I drew this from a photo that I took in 2007, looking down on the roof of a mask stall from the bridge. This is the exception that proves the rule: I don’t work from photographs.
In New England, and especially New Hampshire, rather than big Mardi Gras festivals we are just gearing up in expectation of sugaring season. Which is the boiling off of the sap from maple trees into syrup and sugar. I drew this sugar house in Newbury, NH last year, after being inside enjoying free samples and buying some products too.
Forty gallons of sap boils down to one gallon of syrup. I like the darkest grade of syrup as it has the most intense maple flavor.
If you are a local reader, save the dates of March 22 and 23 for the 2014 New Hampshire Maple Weekend, when maple producers all around the state will have their open houses, offering tours and great free samples, and product sales.
There is still plenty of snow on the ground in New Hampshire. On a cold, sunny day I sat in the car to draw the Barrett House in New Ipswich, along the Massachusetts border.
Also known as Forest Hall, it was built about 1800 for a young bride and groom. The groom’s father invested well and made his money from a glass factory, a toll road, a canal, and a cotton mill—New Hampshire’s first. In a spirit of friendly competition, the groom’s father built the house, while the bride’s father provided the furnishings.
I read that this house was one of the locations for the 1979 Merchant Ivory film The Europeans, based on a novel by Henry James. The building, open to the public in the summer, is operated as a non-profit museum by Historic New England. I might return, even though it is not an easy drive from our town to here. All back roads. But scenic.
I thought the Barrett House with its white façade and green shutters was an adequate segue to this one, the town common in Wentworth, NH. The white clapboarded, steepled building is the Wentworth Congregational Church.
I squeezed in half of the town bandstand on the far left. It is very close to the viewer and not really as tall as a church.
After this posting, there still remain ten towns from my DRAW-NH project that I have yet to post online. Every month I whittle the number down by a few.
Last Saturday’s indoor market was not well attended. It takes place in the winter months in Whipple Hall (the town hall) here in New London, NH. In my spare time I sketched the First Baptist Church through the window of the town hall. There is no second or third baptist church. It is February and the winter has been long, cold, and icy.
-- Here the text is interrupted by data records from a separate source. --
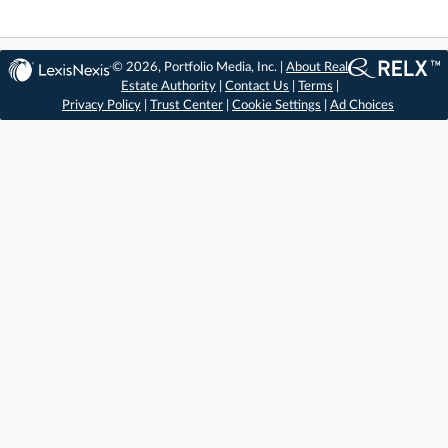
© 2026, Portfolio Media, Inc. |
About Real
Estate Authority
|
Contact Us
|
Terms
|
Privacy Policy
|
Trust Center
|
Cookie Settings
|
Ad Choices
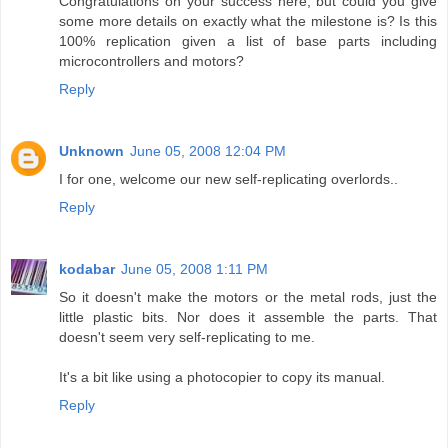
Congratulations on your success here, but could you give
some more details on exactly what the milestone is? Is this
100% replication given a list of base parts including
microcontrollers and motors?
Reply
Unknown
June 05, 2008 12:04 PM
I for one, welcome our new self-replicating overlords..
Reply
kodabar
June 05, 2008 1:11 PM
So it doesn't make the motors or the metal rods, just the
little plastic bits. Nor does it assemble the parts. That
doesn't seem very self-replicating to me.
It's a bit like using a photocopier to copy its manual.
Reply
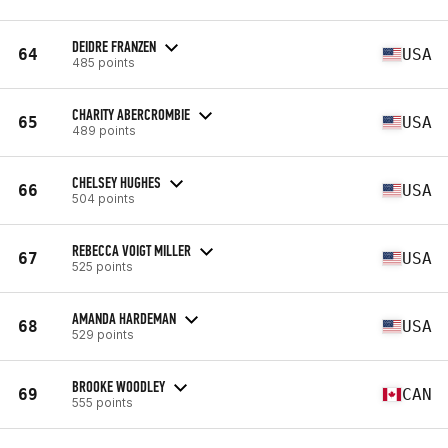
DEIDRE FRANZEN
64
USA
485 points
CHARITY ABERCROMBIE
65
USA
489 points
CHELSEY HUGHES
66
USA
504 points
REBECCA VOIGT MILLER
67
USA
525 points
AMANDA HARDEMAN
68
USA
529 points
BROOKE WOODLEY
69
CAN
555 points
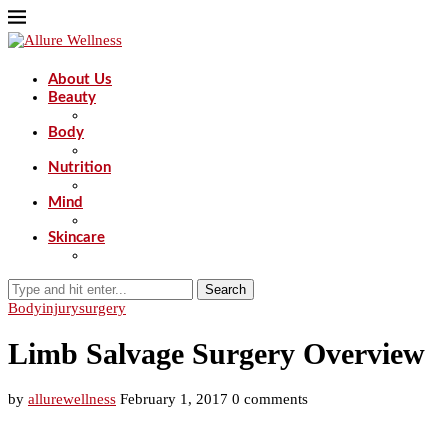
About Us
Beauty
Body
Nutrition
Mind
Skincare
Search
Body
injury
surgery
Limb Salvage Surgery Overview
by
allurewellness
February 1, 2017
0 comments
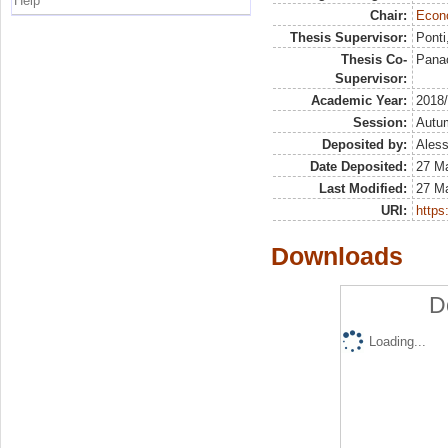
Help
Chair:
Econo
Thesis Supervisor:
Ponti
Thesis Co-
Pana
Supervisor:
Academic Year:
2018
Session:
Autu
Deposited by:
Aless
Date Deposited:
27 M
Last Modified:
27 M
URI:
https:
Downloads
D
Loading...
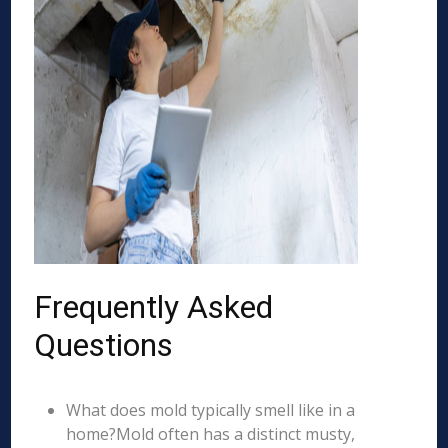
Frequently Asked
Questions
What does mold typically smell like in a
home?Mold often has a distinct musty,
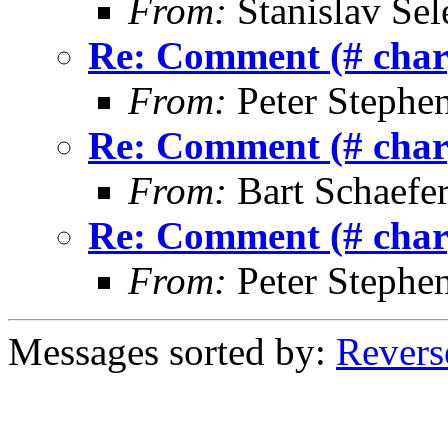
From:
Stanislav Sel
Re: Comment (# char)
From:
Peter Stephe
Re: Comment (# char)
From:
Bart Schaefe
Re: Comment (# char)
From:
Peter Stephe
Messages sorted by:
Revers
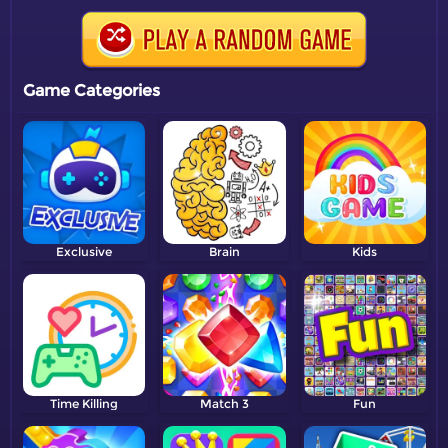
Game Categories
Exclusive
Brain
Kids
Time Killing
Match 3
Fun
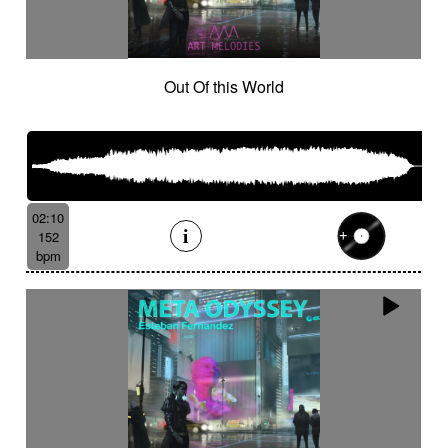
Out Of this World
02:10
152
bpm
So who could blame me for imagining spring leaves on the trees?
So you see my thought pattern here....one green cupola to the next. This time the cupola sits atop the Stevens Memorial Hall in Chester, NH, built 1910. The building serves as the town hall and meeting space. To the right is a small corner of the town post office.
I sure was taken with the large blue spruce tree at the edge of the entrance way.
I needed more color on this day. My eyes found my begonia plant, nicely grown by someone in a greenhouse and shipped to my local grocery store for mid-winter purchase. It has lived in our home on the coffee table for a month or so, quietly doing its blooming business.
Main Street in Colebrook, New Hampshire has an unusually colorful row of painted wooden, false fronted buildings. I didn’t make any of this up. No need to.
We catch the reflected colors of sunset from our window which faces northeast. Not west, but east. The deciduous trees on the ridge are still dormant, or sleeping, without their leafy canopies.
I drew this yesterday. There were more pink clouds today! Lovely. We miss seeing our ridge once the intervening trees (omitted here by means of artistic license) have sprouted their leaves and overtaken the scene.